=== DOCUMENT EXTRACT ===

At the end of the weekend, while travelling back to New York City, Ned reads an article in the New York Times titled Rare Cancer Diagnosed in 41 Homosexuals.

 
THE NORMAL HEART 3
 
Ned, Bruce, Mickey, and several other friends including Tommy Boatwright (Jim Parsons) establish a community organisation called Gay Men’s Health Crisis (GMHC). The organisation arranges fundraisers for research on the disease that will now be called AIDS and establishes a telephone hotline, counselling, and other services. Many of the organisers believe that Ned‘s attitude towards raising AIDS awareness is too direct and abrasive. Over Ned‘s objections, they choose Bruce as their President. Ned arranges for his older brother, lawyer Ben Weeks, to provide free legal advice to the GMHC. The two brothers are close, but there remains an underlying tension over Ben‘s lack of understanding of Ned‘s sexuality.
 

The production did not just teach me about the tragic events that occurred in the 1980s regarding gays and AIDS but taught me about love, oppression, and society. What happened in the early 80’s was a genocide, caused by a homophobic Republican government that, to this date, keep fighting to make the members of the gay community in US a second class group. 36 million people died of AIDS because the Reagan administration refused to speak up and help the research.

=== RECORDED INFORMATION ===

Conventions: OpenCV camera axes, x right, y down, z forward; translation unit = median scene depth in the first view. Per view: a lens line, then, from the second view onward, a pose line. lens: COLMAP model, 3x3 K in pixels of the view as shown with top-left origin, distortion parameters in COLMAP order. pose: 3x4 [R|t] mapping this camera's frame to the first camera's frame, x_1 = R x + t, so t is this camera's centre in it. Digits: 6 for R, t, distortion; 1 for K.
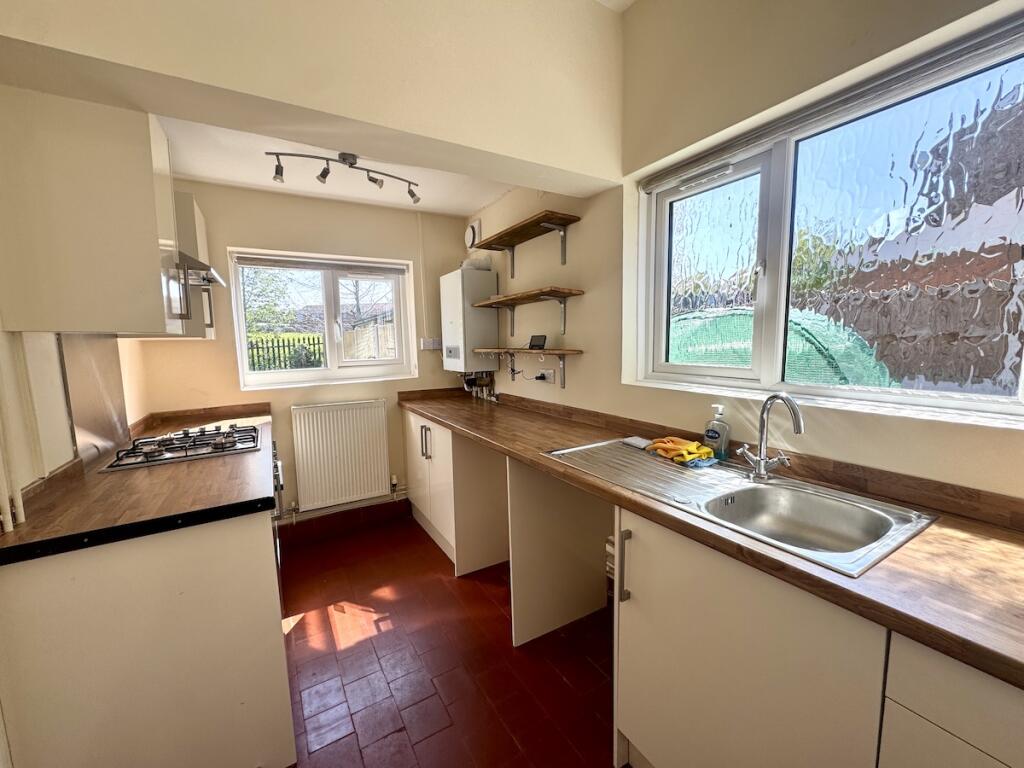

===

▸ TASKS TO CARRY OUT:
• A. In the passage on The Normal Heart, what cause does the writer give for the deaths of 36 million people from AIDS? Answer in one to three sentences.
• B. Answer these questions from the passage on The Normal Heart:
(i) What is the title of the New York Times article Ned reads while traveling back to New York City?
(ii) Who plays Tommy Boatwright?
(iii) What is Ben Weeks's profession?
• C. Repeat the passage on The Normal Heart word for word, starting with "Ned, Bruce, Mickey, and" and going on through "of Ned‘s sexuality.".

▸ SOLUTIONS TO EACH TASK:
• A. The writer says 36 million people died of AIDS because the Reagan administration refused to speak up and help the research.

• B.
(i) Rare Cancer Diagnosed in 41 Homosexuals
(ii) Jim Parsons
(iii) He is a lawyer.

• C.
Ned, Bruce, Mickey, and several other friends including Tommy Boatwright (Jim Parsons) establish a community organisation called Gay Men’s Health Crisis (GMHC). The organisation arranges fundraisers for research on the disease that will now be called AIDS and establishes a telephone hotline, counselling, and other services. Many of the organisers believe that Ned‘s attitude towards raising AIDS awareness is too direct and abrasive. Over Ned‘s objections, they choose Bruce as their President. Ned arranges for his older brother, lawyer Ben Weeks, to provide free legal advice to the GMHC. The two brothers are close, but there remains an underlying tension over Ben‘s lack of understanding of Ned‘s sexuality.